Offensichtlicher Völkerrechtsbruch – keine Reaktionen seitens der EU
Griechenland bedient sich an Land und zu See einer Strategie zur Abwehr von Schutzsuchenden, die internationales Recht bricht und Menschenleben leichtfertig aufs Spiel setzt. Aus Sicht der griechischen Regierung ist diese Strategie erfolgreich. Schutzsuchende werden von ihr nur noch als Spielbälle Erdogans gesehen und die Zahlen derjenigen, die es nach Griechenland schaffen und dort einen Asylantrag stellen können, waren seit Jahren nicht so niedrig.
Von EU-Kommissionspräsidentin, Ursula von der Leyen, hat die griechische Regierung keine Konsequenzen zu befürchten. Das wurde spätestens im März 2020 klar, als von der Leyen das menschrechtswidrige Vorgehen Griechenlands lobte und es als »europäisches Schild« bezeichnete.
In einer Anhörung zu der Situation an der griechisch-türkischen Grenze hat die zuständige EU-Kommissarin für Inneres, Ylva Johansson, lediglich die Einrichtung eines »Beobachtungsmechanismus« in Aussicht gestellt. Eine Rückkehr zu rechtsstaatlichen Verhältnissen ist jedoch angesichts der Situation an den Grenzen und des Vorgehens auf Lesbos nicht in Sicht. Wie zuvor die Türkei, schottet nun Griechenland die EU ab.
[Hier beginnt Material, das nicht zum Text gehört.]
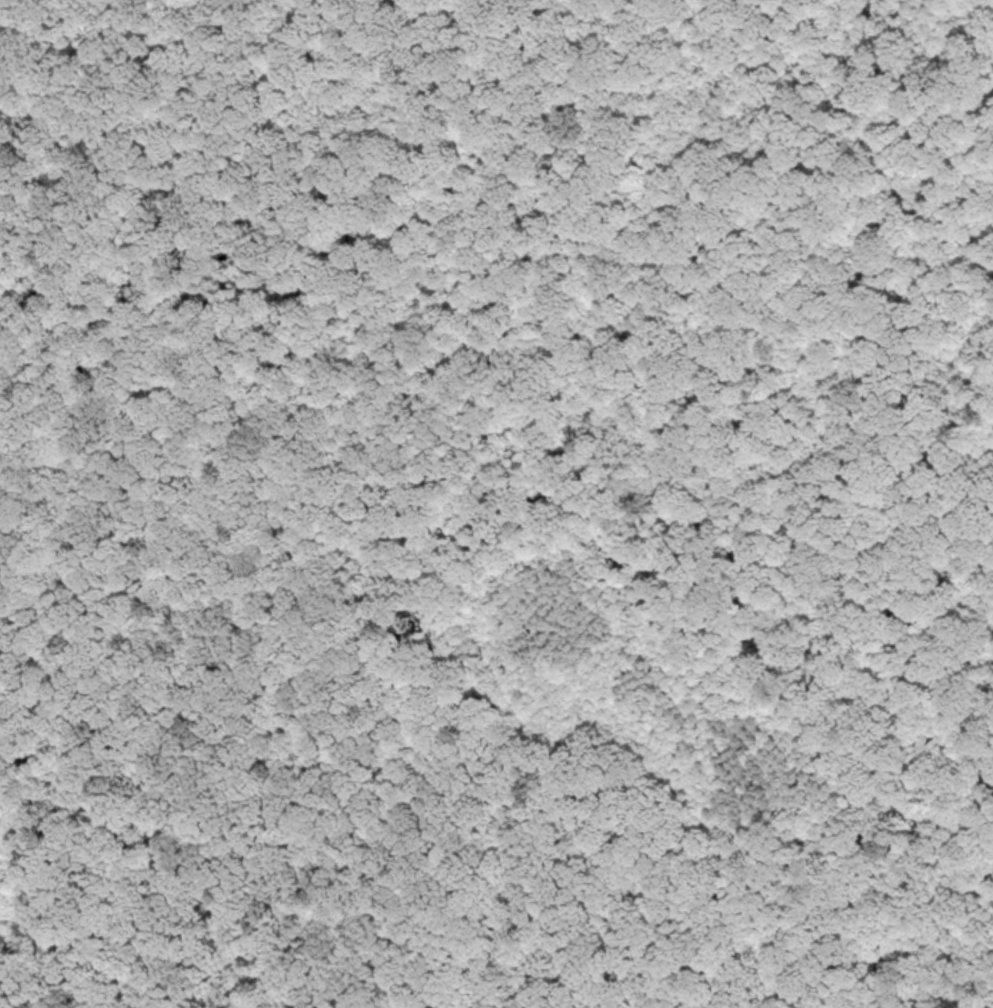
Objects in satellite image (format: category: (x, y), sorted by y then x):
park: (496, 504)

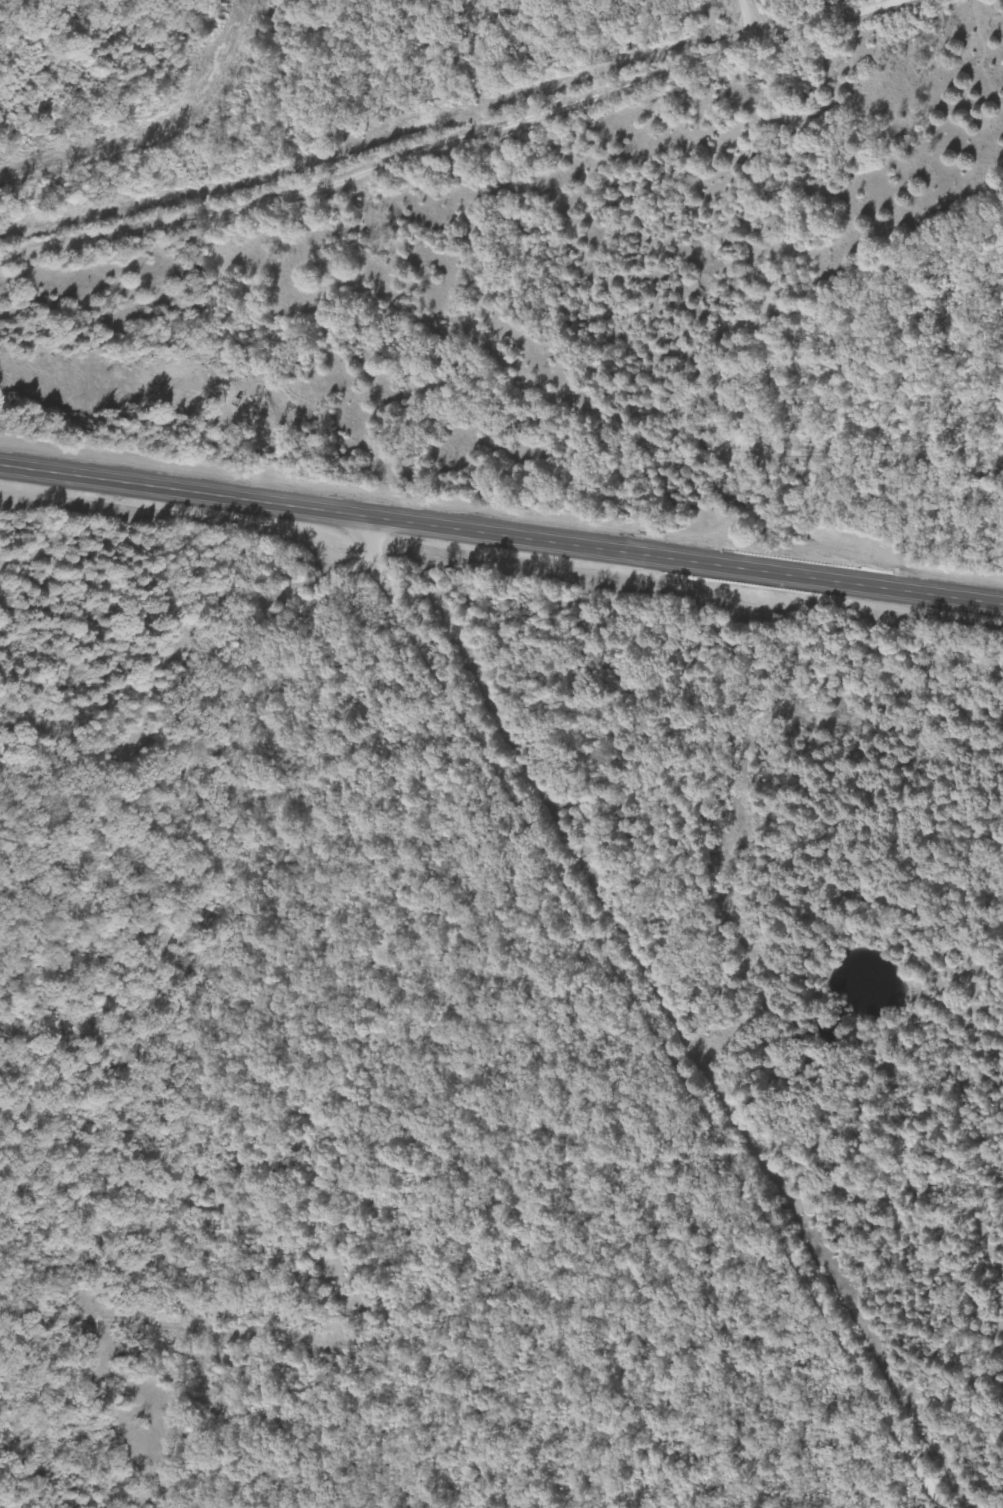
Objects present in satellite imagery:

Am 16.09.2020 präsentieren Klaas Heufer-Umlauf und Joko Winterscheidt einem Millionenpublikum die Situation auf Lesbos und die Menschenrechtsverletzungen in der Ägäis. Milad aus Afghanistan berichtet dort, wie auch er selbst Opfer von Pushbacks wurde.
Der systematische Bruch internationalen Rechts an den EU-Außengrenzen ist hinlänglich bekannt. PRO ASYL fordert die Bundesregierung auf, sich im Rahmen der EU-Ratspräsidentschaft für die Einhaltung der Menschenrechte an den Außengrenzen einzusetzen.